Марфушка уступил место Мистеру, и тот сел недалеко от женщин, чувствуя запах духов, напоминающий сирень, цветущую в садах Новозыбкова.
В зале было светло и оживленно. Работники механического цеха говорили, что и на этот раз первое место останется у кузнецов и напрасно волнуются «чурочники» и подбивают портных и сапожников выступать против механического цеха.
— Ничего не выйдет, — сказал Мистер. — У нас на каждого приходится по сто девяносто одному проценту.
— Вы блат имеете. У вас все нормировщики купленные.
— А чем же мы их покупаем, гвоздями? — спросил Мистер.
— Ну, все-таки блат-то у вас есть, с нормировщиками вы всегда за ручку. Наше вам, а ваше нам, вот и получается двести процентов.
— Ну, побреши еще, — сказал Мистер кому-то.
Но в это время в зале погасили свет, и старшая прачка звонко ударила по руке парикмахера Жоржа. В задних рядах засмеялись, но потом смех оборвался, и начальник производственной части начал доклад. Он говорил долго и знал, что его слушают, а на улице густо падал снег, и в городе мягко горели фонари и двигались автомобили. Какой-то прохожий остановился у ворот колонии и никак не мог понять, почему так тихо стало в городе и почему эти крыши и дома вдруг стали не такими, какими были они вчера. Но потом прохожий понял, почему так глухо загудела в затоне сирена, и поднял воротник пальто… Наступала зима, и это был первый зимний вечер, с покрасневшим небом, с белыми присмиревшими деревьями и прохожими, которым не хотелось уходить с улицы, и они шли в скверы и садились на скамейки, думая о чем-то светлом и чувствуя в себе что-то детское, навеянное этим вечером и падающим звездным снегом.

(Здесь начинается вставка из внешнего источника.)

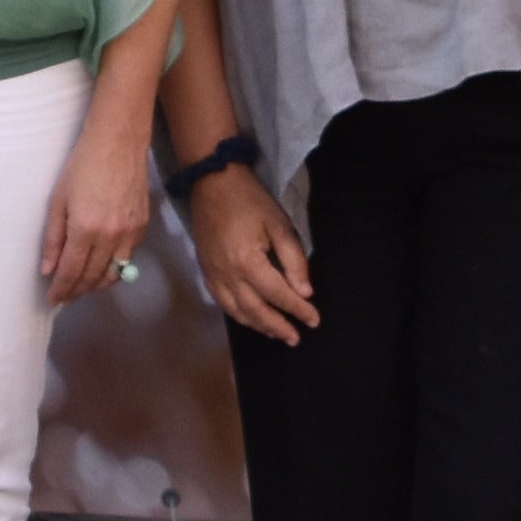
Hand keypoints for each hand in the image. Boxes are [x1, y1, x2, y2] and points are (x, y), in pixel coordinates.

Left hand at [39, 117, 156, 305]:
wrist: (118, 142)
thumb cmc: (82, 166)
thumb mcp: (58, 200)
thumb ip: (53, 238)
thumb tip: (48, 270)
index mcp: (85, 229)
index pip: (72, 272)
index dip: (61, 289)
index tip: (53, 300)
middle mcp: (111, 236)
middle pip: (92, 277)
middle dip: (77, 291)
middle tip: (65, 298)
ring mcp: (130, 233)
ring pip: (113, 274)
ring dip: (96, 285)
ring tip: (82, 288)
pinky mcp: (143, 227)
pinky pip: (127, 259)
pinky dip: (114, 269)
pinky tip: (102, 268)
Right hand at [184, 163, 317, 343]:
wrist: (212, 183)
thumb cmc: (250, 201)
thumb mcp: (279, 224)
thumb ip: (294, 260)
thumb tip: (304, 292)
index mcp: (247, 262)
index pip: (278, 294)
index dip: (298, 309)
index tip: (314, 320)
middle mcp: (228, 275)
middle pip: (256, 310)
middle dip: (278, 326)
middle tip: (295, 338)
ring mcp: (214, 275)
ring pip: (237, 312)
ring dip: (258, 326)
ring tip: (276, 334)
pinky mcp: (206, 272)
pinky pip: (223, 303)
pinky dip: (239, 315)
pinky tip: (251, 318)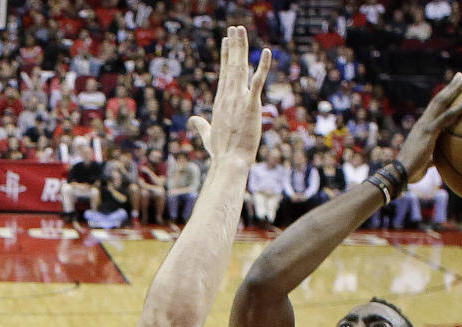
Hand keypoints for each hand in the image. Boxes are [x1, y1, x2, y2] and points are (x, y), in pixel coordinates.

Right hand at [187, 27, 270, 163]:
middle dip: (233, 45)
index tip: (227, 41)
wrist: (229, 162)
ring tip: (241, 30)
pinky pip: (259, 82)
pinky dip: (263, 66)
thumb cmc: (221, 153)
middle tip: (234, 28)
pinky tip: (268, 52)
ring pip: (241, 68)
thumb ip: (201, 125)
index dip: (226, 56)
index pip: (224, 74)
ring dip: (241, 47)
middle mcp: (228, 97)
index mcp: (221, 102)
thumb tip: (193, 120)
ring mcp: (239, 100)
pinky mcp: (251, 105)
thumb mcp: (208, 136)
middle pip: (232, 66)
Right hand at [397, 72, 461, 181]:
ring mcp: (426, 124)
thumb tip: (436, 162)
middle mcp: (424, 122)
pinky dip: (461, 107)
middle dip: (451, 86)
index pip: (435, 108)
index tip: (453, 88)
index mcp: (422, 128)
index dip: (444, 97)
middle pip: (439, 99)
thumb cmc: (410, 171)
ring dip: (455, 88)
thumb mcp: (423, 163)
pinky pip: (448, 116)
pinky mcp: (430, 131)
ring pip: (443, 101)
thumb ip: (430, 159)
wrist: (400, 172)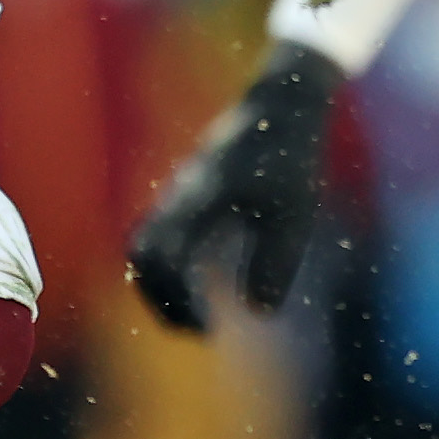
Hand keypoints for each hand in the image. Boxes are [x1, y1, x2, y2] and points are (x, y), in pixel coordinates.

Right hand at [126, 40, 342, 333]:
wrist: (278, 106)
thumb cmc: (291, 158)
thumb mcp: (295, 214)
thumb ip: (275, 262)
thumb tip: (257, 311)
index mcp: (199, 201)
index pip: (165, 259)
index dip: (179, 302)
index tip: (211, 330)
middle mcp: (178, 198)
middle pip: (142, 257)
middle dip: (162, 300)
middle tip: (200, 332)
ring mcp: (175, 195)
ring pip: (143, 246)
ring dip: (161, 286)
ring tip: (195, 318)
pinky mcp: (183, 195)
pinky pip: (155, 236)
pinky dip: (165, 268)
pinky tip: (197, 286)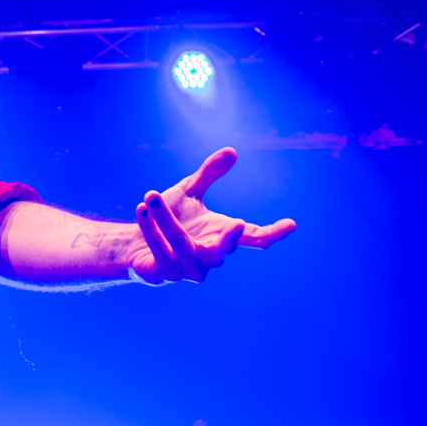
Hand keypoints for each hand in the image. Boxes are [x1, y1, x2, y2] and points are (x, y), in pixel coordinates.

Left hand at [128, 147, 295, 283]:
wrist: (135, 242)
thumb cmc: (167, 218)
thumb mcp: (189, 192)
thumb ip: (209, 174)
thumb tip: (232, 151)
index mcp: (221, 236)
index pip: (254, 238)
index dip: (274, 233)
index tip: (292, 224)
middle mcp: (209, 257)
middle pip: (225, 252)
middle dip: (231, 240)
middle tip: (238, 224)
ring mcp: (188, 270)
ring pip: (183, 246)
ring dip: (165, 220)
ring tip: (151, 194)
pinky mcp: (164, 275)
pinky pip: (160, 252)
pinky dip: (150, 229)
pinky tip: (141, 209)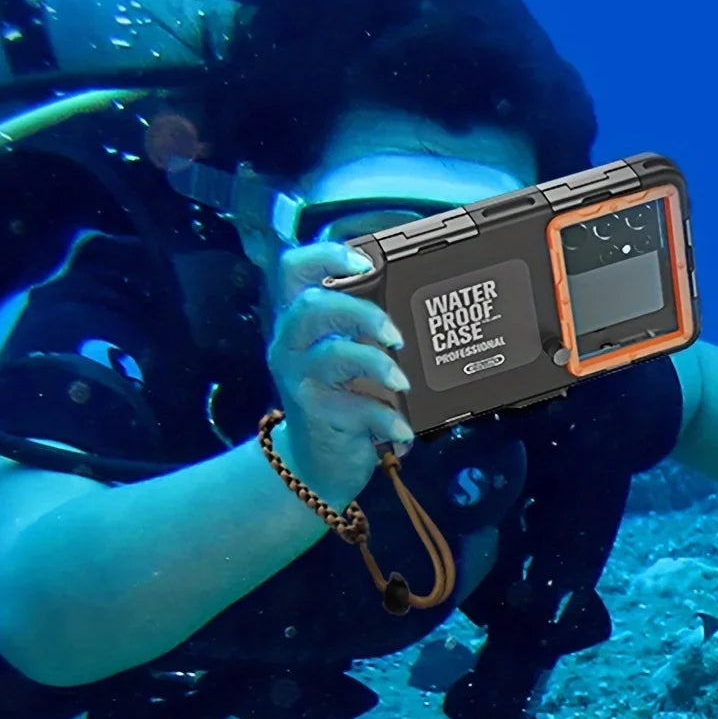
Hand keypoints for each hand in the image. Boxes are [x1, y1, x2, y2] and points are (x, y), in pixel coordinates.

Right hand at [266, 241, 413, 503]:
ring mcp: (298, 379)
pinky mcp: (314, 414)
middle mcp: (290, 343)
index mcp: (300, 318)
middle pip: (312, 307)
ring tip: (403, 382)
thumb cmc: (345, 394)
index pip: (294, 269)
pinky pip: (352, 408)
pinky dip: (384, 418)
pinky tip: (403, 429)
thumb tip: (427, 302)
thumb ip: (368, 328)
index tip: (365, 263)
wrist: (317, 461)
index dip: (326, 256)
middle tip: (397, 336)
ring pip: (331, 354)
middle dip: (361, 313)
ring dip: (376, 363)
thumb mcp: (351, 354)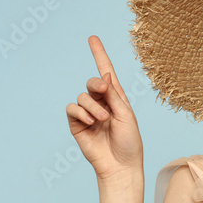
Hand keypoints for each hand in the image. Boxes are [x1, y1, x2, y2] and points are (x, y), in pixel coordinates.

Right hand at [66, 36, 143, 180]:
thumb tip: (105, 74)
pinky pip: (72, 109)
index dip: (99, 54)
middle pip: (92, 82)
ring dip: (92, 106)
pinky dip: (81, 113)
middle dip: (96, 84)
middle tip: (103, 90)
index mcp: (117, 98)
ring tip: (102, 120)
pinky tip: (90, 122)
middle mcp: (102, 103)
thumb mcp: (126, 115)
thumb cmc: (129, 142)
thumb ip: (114, 95)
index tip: (92, 38)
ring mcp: (88, 114)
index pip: (106, 73)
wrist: (120, 165)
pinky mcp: (77, 125)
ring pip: (82, 97)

А между тем в колонии все еще продолжалось собрание. Присутствие женщин всегда превращало такие собрания в праздник, примечательный еще и потому, что колонисты могли покритиковать «вольняшек», а себя показать только с самой лучшей стороны.
Обычно такие собрания заканчивались торжественно — оглашением списка заключенных, получивших досрочное освобождение.
В зале было необыкновенно тихо. Анатолий услышал, как его вызывают на сцену: он свободен и сегодня может уйти домой. Он встал и почувствовал, как все в нем отяжелело. Задевая чьи-то ноги, Анатолий выбрался из ряда и спросил начальника колонии, не перепутал ли он фамилию. Но все было правильно, и через два часа Анатолий уже шел по городу и думал, постучать ли ему сначала в окно или немножко задержаться в сенях, чтобы подготовить мать и не напугать ее своим неожиданным возвращением. Он думал об этом всю дорогу и, ничего не решив, зашел прямо в кухню и положил узелок на стол.
До самого рассвета в доме Анны Тимофеевны горел огонь, из трубы поднимался дым, и ветерок пригибал этот дым к земле и со скрипом покачивал косяк пустой голубятни, чуть наклоненной набок.
Около двух недель шли допросы по делу Капельки.
Вызвав Марфушку, следователь долго объяснял ему, что его запирательство ни к чему хорошему не приведет, что есть уже показания Капельки и Анатолия, и осталось только уточнить некоторые мелочи, и дело будет сделано.
— Ведь ты же числишься уборщиком, — сказал следователь, — значит, ты знал, за что били Капельку.
— Нет, не знал. Все били, и я бил. Подумаешь, какой принц крови. Ежели вы такой чистый законник, тогда спрашивайте пострадавшего, а не меня.
Красильников, он же Русаков, он же Перерве, он же Петр Эдуардович Перельман, действительно видел, как Капельку били, но кто его бил и за что, этого свидетель сказать не может, так как в девять часов семнадцать минут он читал книжку одного немецкого сочинителя под названием «Шопена и Гауера».
Капелька вел себя неспокойно. Он путался в показаниях, писал следователю покаянные письма, но через два-три дня отказывался решительно от всего и жаловался на головную боль.
Однажды следователь показал точный список вещей, украденных у Анны Тимофеевны, и Капелька сел на диван и попросил папироску.
— Ты читать еще не разучился? — спросил следователь. — Тогда заодно прочти и справку из колонии, откуда ты бежал.
— Я очень извиняюсь, но таково было мое тогдашнее положение, — сказал Капелька. — Хотел переехать на юг по болезни…
— Значит, побег был?
— В жизни, гражданин следователь, всякое бывает… Иные бегут и по дороге пачкаются, а я бежал смирно.
— Ну, спасибо и на этом, — сказал следователь. — Но били-то тебя все-таки за что?
— Просто так, от скуки, гражданин следователь.
— Я тебя спрашиваю, за что тебя били… Может быть, ты нечаянно заигрался?